Yesterday was Fast Sunday. As I went without eating and tried NOT to go without praying I desired help from Heaven for many many things. To Sell our house, to see where to move in the Valley we go to, to be strong for the weeks and months until I'm reunited with a husband who no longer has his hands tied to 80+hours of work each week but who still feels far away as he works in a place that is not where we live....but mostly I've fasted because

I want to repent.

Not that I've stolen something or used too many swear words, (though I've had my share of expletives as of late). Repentance is about wanting to erase those things that stand in the way of feeling God's love and hearing His quiet whisper. He extends His love always, and is ever conversing with us, but we separate ourselves from it through our attitudes, thoughts and actions.

I want to close the gap.

I've complained too much and looked forward without hope too often these last few months. My expectation for a swift lift to a new home where John comes home for dinner and my kids have safe haven to live the standards we've set has not been met. The house still stands here for sale, with few if any prospects for buyers. I still have little if any idea where to place us in the large and growing valley of the Great Salt Lake.

I've been murmuring. And because of that I've moved farther from Heaven and closer to discouraging gloom. Grey instead of blue skies. Fear instead of hope.

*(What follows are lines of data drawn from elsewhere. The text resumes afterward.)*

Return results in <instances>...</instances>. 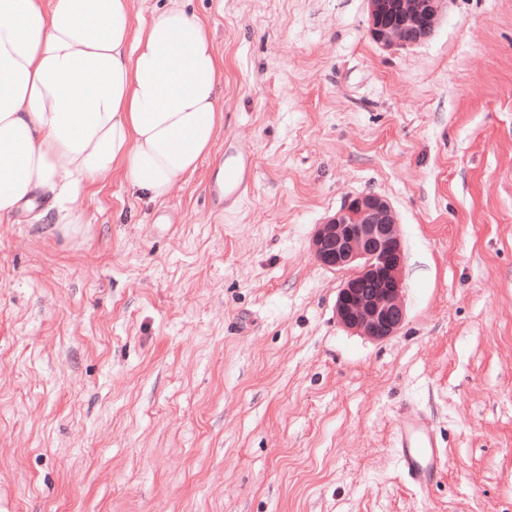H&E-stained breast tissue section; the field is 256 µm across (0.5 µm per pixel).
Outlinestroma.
<instances>
[{"label":"stroma","instance_id":"1","mask_svg":"<svg viewBox=\"0 0 512 512\" xmlns=\"http://www.w3.org/2000/svg\"><path fill=\"white\" fill-rule=\"evenodd\" d=\"M224 57L211 152L149 200L109 174L78 239L0 223V512H512V0L383 49L365 0H183ZM250 191L212 204L224 144ZM392 205L406 321H336L310 241ZM436 484L393 450L406 408ZM394 443L406 481L420 492L428 491L440 474L433 426L419 411L408 408L397 423Z\"/></svg>","mask_w":512,"mask_h":512}]
</instances>
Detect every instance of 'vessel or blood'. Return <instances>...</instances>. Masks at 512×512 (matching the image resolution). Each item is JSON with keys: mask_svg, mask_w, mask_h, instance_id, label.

and now I feel quiet inside. Not as yet clean, but at least quiet and ready to move closer. As my list of daily to-do's grows by the millisecond I desire to set it all aside and sit in quiet reflection
of the blessings I've seen
the miracles I've watched
the way He's remembered me and mine
in the moves and changes of the past...

maybe I'm getting closer
perhaps it will be soon that the quiet will give way to words of praise and thanksgiving for His answers and for the warmth and light of His ever available love.

With that warmth and truth comes strength, humility and the undeniable ability to endure hardships both real and slightly exaggerated. The feeling of companionship with deity, and the ability to see others as they are seen from a Heavenly perch. I've felt these things, fleetingly, before. And I long to feel them again.

but for now I'll be glad to at least feel quiet.

2 comments:

Blue said...

quiet is good. quiet in a life with six busy children and a DH5 states away is nigh impossible...but if anyone can do it The Katie can! you're amazing. and inspiring. ♥

Kristen said...

You are a good example and remind of the important things in life.